14 children made it to Tanberg's house where they were on strict rations and had to crawl to move around, all the while keeping very silent as to not alert anyone to their presence. Helliesen Lund helped Tanberg receive ration cards and maintain communication with Hasvoll and Waal.

The children were then driven to Sweden by members of the resistance movement including Martin Solvang. When they arrived in Sweden they were taken to a military detention center, and then to a hospital.

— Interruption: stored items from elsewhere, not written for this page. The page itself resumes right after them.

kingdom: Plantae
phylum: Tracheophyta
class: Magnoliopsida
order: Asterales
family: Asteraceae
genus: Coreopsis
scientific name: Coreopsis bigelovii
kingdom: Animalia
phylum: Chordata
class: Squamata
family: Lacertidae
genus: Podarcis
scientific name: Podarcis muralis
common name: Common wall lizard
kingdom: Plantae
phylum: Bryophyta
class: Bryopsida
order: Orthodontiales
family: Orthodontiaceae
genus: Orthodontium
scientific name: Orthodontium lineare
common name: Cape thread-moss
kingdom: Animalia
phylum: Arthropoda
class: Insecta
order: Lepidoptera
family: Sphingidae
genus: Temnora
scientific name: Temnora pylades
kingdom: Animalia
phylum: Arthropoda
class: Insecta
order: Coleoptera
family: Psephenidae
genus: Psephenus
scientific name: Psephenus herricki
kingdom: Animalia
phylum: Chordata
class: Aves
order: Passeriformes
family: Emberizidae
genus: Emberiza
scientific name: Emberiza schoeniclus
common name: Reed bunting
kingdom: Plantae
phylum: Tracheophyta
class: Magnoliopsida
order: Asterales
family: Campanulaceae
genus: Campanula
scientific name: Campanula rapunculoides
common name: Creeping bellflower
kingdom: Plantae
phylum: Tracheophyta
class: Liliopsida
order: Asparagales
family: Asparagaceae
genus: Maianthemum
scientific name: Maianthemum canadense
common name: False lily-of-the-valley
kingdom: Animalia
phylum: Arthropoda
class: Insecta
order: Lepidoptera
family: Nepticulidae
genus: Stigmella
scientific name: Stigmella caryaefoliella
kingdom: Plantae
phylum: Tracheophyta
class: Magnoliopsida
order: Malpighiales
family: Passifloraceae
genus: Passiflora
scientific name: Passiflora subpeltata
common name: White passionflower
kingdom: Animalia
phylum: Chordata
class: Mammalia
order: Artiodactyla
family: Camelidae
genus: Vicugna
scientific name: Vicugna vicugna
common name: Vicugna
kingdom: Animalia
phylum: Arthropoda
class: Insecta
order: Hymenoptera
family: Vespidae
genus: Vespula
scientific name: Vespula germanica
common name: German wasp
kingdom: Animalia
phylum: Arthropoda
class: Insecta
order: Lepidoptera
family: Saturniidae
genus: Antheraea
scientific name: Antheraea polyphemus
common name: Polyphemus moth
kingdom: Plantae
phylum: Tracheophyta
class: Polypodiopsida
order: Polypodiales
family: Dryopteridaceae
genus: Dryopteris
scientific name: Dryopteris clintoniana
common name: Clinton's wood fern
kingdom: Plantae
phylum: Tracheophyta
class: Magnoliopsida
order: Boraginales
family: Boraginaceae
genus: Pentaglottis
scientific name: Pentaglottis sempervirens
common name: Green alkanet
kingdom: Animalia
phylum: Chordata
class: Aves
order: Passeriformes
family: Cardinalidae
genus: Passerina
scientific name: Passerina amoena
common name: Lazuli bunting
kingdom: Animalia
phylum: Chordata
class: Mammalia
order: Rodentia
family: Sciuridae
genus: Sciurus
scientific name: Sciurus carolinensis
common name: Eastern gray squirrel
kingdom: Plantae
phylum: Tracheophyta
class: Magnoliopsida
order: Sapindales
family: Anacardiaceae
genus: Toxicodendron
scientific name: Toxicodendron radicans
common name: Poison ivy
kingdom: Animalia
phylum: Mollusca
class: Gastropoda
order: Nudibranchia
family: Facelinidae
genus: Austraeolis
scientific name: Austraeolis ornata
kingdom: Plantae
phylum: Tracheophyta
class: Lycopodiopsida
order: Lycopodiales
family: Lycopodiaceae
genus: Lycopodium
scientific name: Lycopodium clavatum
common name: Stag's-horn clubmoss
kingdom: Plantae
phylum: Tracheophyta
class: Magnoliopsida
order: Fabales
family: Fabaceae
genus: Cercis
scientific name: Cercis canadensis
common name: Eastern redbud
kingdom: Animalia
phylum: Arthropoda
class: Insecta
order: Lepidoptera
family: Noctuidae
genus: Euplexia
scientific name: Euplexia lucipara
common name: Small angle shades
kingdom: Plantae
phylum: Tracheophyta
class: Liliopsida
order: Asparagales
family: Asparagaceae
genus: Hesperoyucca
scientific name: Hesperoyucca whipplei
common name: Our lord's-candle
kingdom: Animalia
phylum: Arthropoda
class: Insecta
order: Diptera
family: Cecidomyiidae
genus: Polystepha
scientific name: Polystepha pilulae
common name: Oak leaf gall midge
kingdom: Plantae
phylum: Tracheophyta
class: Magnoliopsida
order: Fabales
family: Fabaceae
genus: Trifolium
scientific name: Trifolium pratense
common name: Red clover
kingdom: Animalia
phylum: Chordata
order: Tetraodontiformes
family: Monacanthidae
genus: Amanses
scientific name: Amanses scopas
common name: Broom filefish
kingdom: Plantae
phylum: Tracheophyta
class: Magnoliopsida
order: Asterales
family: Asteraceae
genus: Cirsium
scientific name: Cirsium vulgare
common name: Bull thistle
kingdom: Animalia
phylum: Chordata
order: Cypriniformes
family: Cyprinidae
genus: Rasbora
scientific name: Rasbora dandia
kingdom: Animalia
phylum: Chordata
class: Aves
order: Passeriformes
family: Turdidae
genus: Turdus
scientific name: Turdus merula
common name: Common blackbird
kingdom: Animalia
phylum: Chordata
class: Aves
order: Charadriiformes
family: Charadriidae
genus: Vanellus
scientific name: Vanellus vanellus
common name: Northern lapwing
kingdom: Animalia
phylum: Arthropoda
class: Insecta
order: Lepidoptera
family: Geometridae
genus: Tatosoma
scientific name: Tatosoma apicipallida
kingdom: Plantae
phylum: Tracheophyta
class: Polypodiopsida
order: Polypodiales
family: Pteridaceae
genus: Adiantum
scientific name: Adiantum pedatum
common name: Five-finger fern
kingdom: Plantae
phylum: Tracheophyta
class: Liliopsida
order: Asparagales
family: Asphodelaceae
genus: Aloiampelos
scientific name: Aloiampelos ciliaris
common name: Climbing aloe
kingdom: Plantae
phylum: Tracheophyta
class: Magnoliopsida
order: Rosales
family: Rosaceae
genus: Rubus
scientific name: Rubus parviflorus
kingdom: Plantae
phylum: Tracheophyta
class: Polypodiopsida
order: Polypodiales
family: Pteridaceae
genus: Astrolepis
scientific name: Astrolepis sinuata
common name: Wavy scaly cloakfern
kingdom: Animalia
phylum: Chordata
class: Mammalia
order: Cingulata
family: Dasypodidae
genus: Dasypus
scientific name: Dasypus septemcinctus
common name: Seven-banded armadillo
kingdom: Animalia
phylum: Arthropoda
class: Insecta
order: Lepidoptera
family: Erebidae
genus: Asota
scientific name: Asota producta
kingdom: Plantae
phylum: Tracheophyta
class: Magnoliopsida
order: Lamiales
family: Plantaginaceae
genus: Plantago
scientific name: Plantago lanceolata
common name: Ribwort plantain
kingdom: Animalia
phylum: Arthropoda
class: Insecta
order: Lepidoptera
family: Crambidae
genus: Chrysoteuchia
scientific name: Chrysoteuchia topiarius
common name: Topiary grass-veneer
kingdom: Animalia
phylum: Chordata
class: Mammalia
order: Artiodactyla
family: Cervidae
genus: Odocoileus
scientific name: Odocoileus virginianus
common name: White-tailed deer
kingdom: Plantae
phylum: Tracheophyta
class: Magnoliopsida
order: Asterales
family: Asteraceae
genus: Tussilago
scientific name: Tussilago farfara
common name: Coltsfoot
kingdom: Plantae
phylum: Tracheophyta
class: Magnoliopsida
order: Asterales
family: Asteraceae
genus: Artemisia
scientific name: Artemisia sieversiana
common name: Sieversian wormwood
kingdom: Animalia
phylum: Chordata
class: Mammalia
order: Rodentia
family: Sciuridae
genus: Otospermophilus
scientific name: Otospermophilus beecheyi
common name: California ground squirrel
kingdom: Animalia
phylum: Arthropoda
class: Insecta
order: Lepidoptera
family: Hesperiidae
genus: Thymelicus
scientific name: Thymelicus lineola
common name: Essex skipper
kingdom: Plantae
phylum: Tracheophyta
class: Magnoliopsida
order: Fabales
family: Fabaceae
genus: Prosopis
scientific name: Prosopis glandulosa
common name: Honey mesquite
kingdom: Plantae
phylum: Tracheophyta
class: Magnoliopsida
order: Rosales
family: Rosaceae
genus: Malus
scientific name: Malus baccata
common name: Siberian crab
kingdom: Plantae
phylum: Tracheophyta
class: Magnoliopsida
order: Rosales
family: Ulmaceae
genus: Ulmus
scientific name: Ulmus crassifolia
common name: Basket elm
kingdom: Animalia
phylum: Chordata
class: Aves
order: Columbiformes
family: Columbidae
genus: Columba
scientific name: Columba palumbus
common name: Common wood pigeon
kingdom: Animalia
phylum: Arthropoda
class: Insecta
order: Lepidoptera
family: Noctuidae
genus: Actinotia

All 14 children survived the Holocaust and subsequently found new homes in Norway, Sweden, Argentina, the United Kingdom, and the United States. In the summer of 2007, all were still alive.

==Recognition ==
Of those who participated in the rescue effort, seven were honored as being among the Righteous among the Nations through Yad Vashem in 2006:

- Caroline (Nic) Waal, who orchestrated the escape, relying on her personal network of friends and family.
- Nina Hasvoll, the director of the orphanage.
- Gerda Tanberg, who hid the children in her second floor apartment in Ullern.
- Martin Solvang, a taxi driver who was very active in the underground railroad to Sweden, and drove the children to Elverum.
- Ola Rauken, a border guide, who took the children into his farm and walked them 17 kilometers toward the border.
- Ola Breisjøberget, who took them across the border.
- Sigrid Helliesen Lund, a member of Sivorg who dedicated herself from the outset to saving the children's lives, planning the escape and arranging for provisions.

See Norwegian Righteous Among the Nations for a complete list of Norwegians recognized.

In 2015, a movie was created depicting Hasvoll's role in World War II called Ninas barn.